El P. Gago ha sido alguien que ha significado siempre algo muy entrañable y especial para mí. Por ello, quiero dejar constancia de un hecho significativo y notable, que deseo divulgar.

El mismo día de su muerte, el veintidós de diciembre del año pasado (2012), en las últimas horas de su vida, aseándole, me acerqué a su oído para susurrarle unas jaculatorias. Pero interiormente, le hice una petición personal, que para algunos no significará nada, pero que para mis familiares y para mí es algo grande por muchas circunstancias.

Le pedí en mi interior: “Padre José Luis, cuando estés en el Cielo, vete a ver a Dios y dile: me ha dicho sor Pilar, que le concedas un trabajo a su sobrino, que sólo le queda un mes de margen”.

Yo todos los días le rezaba un Padre Nuestro, en la confianza plena de que me lo iba a conceder.

Así, a los pocos días de su muerte, el diecinueve de enero de 2012, a la 22:00 horas, recibí la llamada de mi hermano que me comunicaba, que a su hijo, mi sobrino por el que le había pedido, había sido llamado a trabajar en la misma fábrica en que estuvo anteriormente.
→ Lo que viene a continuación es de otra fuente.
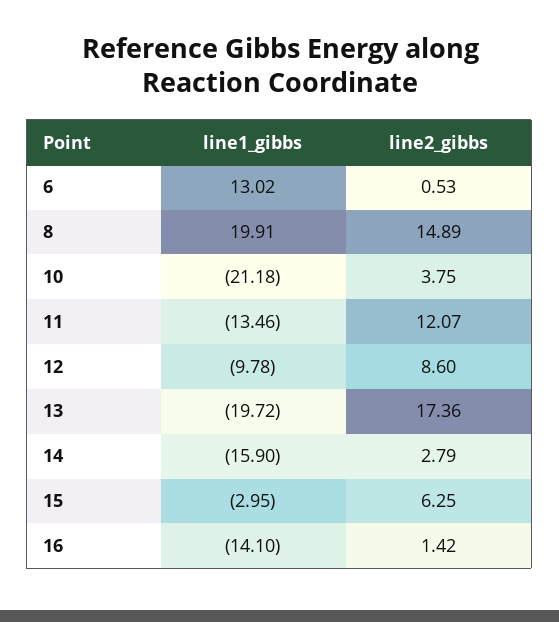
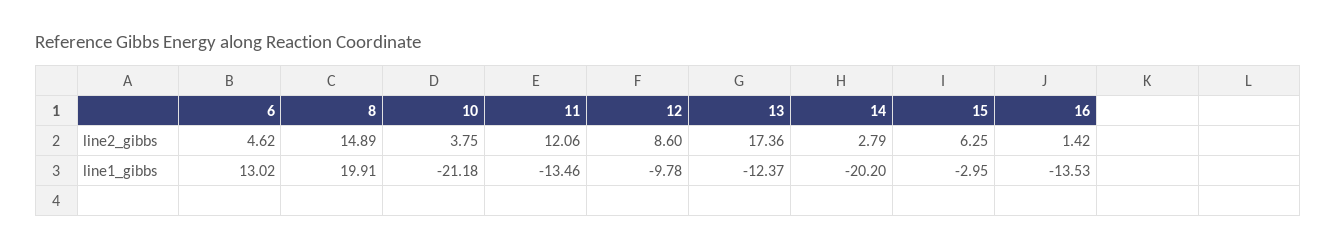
line2_gibbs, 6: 0.53 -> 4.62
line2_gibbs, 11: 12.07 -> 12.06
line1_gibbs, 13: -19.72 -> -12.37
line1_gibbs, 14: -15.9 -> -20.2
line1_gibbs, 16: -14.1 -> -13.53

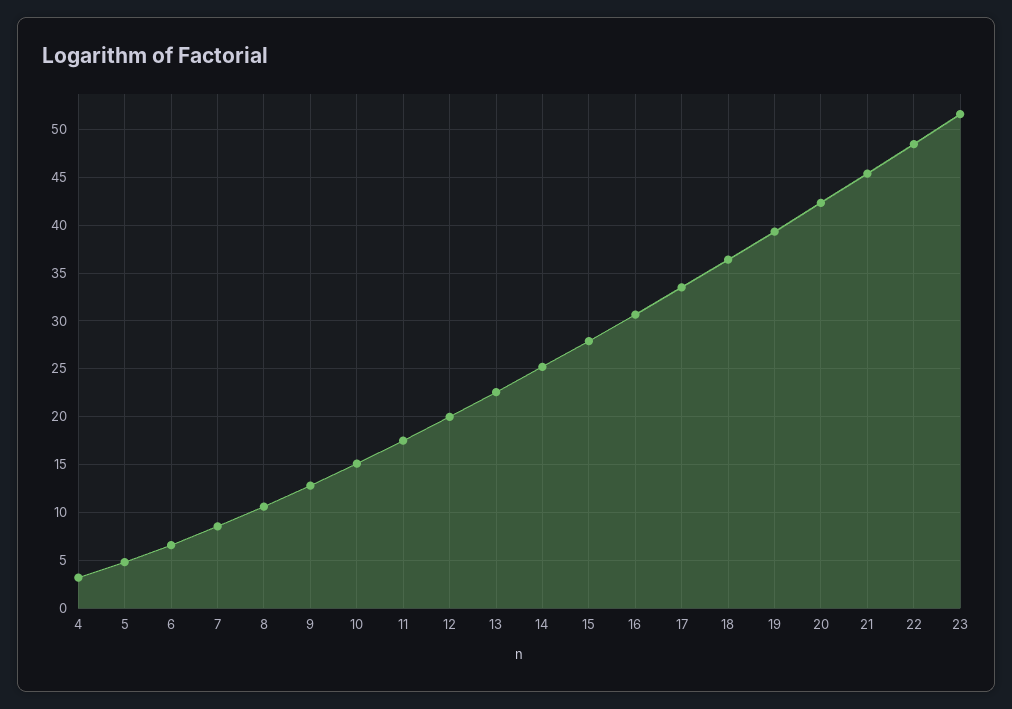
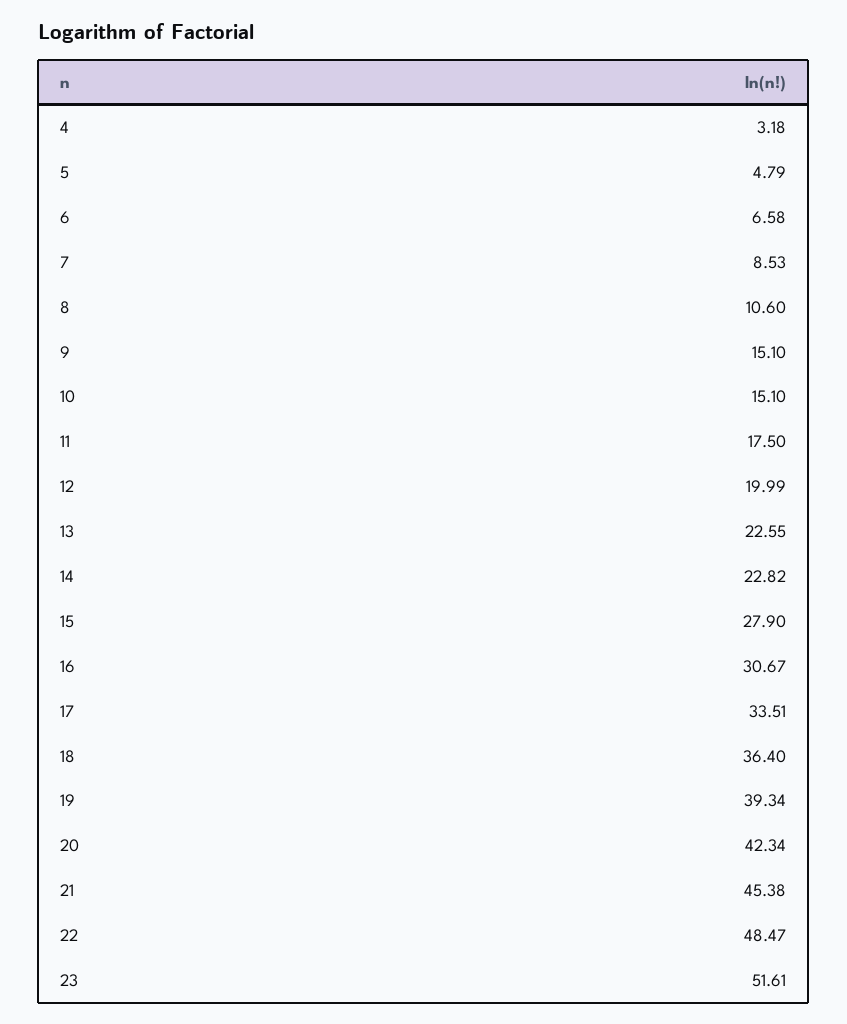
9: 13 -> 15.1
14: 25 -> 22.82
Le ofrecieron un contrato de seis meses, pero prorrogable. Mi sobrino llevaba año y medio buscando trabajo por todas partes: llamando a todas las puertas posibles e imposibles en busca de trabajo y nadie le ofrecía nada.

Inmediatamente se lo comuniqué, con lágrimas en los ojos, a mis hermanas de Comunidad. Fue tanta mi alegría que “ipso facto”, elevé mi pensamiento al P. José Luis, dándole las gracias por su intercesión y por su diligente “trabajo”.

Desde estas líneas, invito a quienes las lean a que encomienden su persona y sus necesidades al P. Gago. No dudo que se lo concederá.

Y a ti, P. José Luis, te renuevo el beso que te di en el Clínico que, como ya te dije, tiene que durarte hasta que nos veamos de nuevo en el Cielo.

 

Valladolid 25 de enero de 2013.

Sor Pilar, Siervas de Jesús.

Sanatorio Sagrado Corazón de Valladolid.